To that end, Andersen said he “mostly” sticks to a diet that includes foods meant to keep inflammation at bay, including staples such as beets, green vegetables and grass-fed beef. Prohaska also suggested a morning ritual that includes deep breathing drills and a sequence of yoga-like moves designed to reset his body and relax his mind.

“He’s a kid who’ll ruminate a little bit on last night’s game … It’s like he’s actually still in the game. His brain is still fight or flight. He’s a deep thinker,” Prohaska said. “I told him: We need to tell your brain that you’re not fight or flight. So, the deep breathing … that tells your brain that you can relax.”

For all the attention to discipline and detail, the season hasn’t been easy. When Andersen was injured in a September Olympic qualifier and missed most of NHL training camp, he slumped through a dismal October for the Leafs. But he turned it around November through January. And after some stumbles in early February, he’s returned to form of late.

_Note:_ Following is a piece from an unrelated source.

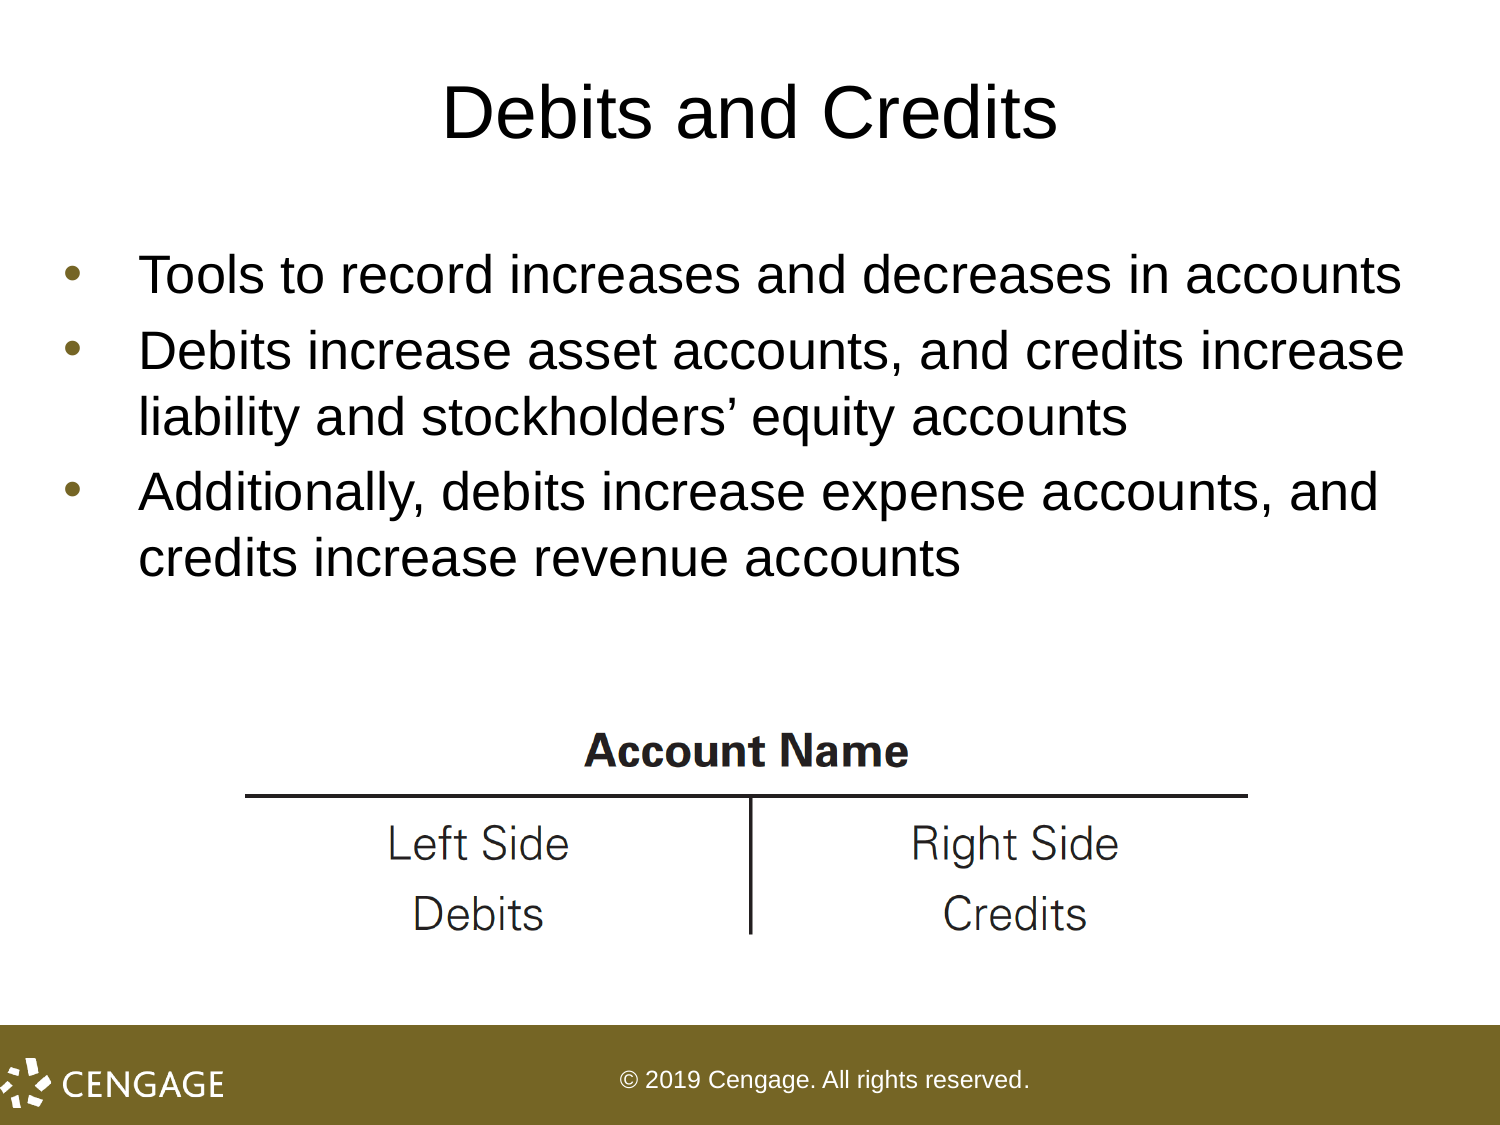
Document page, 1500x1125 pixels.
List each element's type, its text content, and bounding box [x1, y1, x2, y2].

“When he was struggling (early in the season) I just said to him: You’re a big-time guy. Figure it out yourself,” said Prohaska. “I think that mindset shift was important. That shift from, ‘I need to call my goalie coach,’ or ‘I need to call my trainer,’ or ‘I need to call my nutritionist,’ because I’m not playing well. Now it’s, ‘Okay. I’m a pro. I need to figure this out myself.’ I think he thinks like that now.”

If Andersen has mostly been left to figure things out for himself, along with Leafs goaltending coach Steve Briere, who is prohibited by team policy from speaking with the media, Andersen said Prohaska and Roloson deserve credit for showing him the path to self-reliance.

“It was a good blessing for Rolly to recommend Scot to me. It really turned my career up a notch and gave me the tools to make it here,” Andersen said. “I realized you want to be known as the guy who works hard and prepares and doesn’t just hang out in the summer instead of working hard. And I guess I found out that if you buy in 100 per cent you’re going to get a good result. The rest, I guess, is history. Here I am.”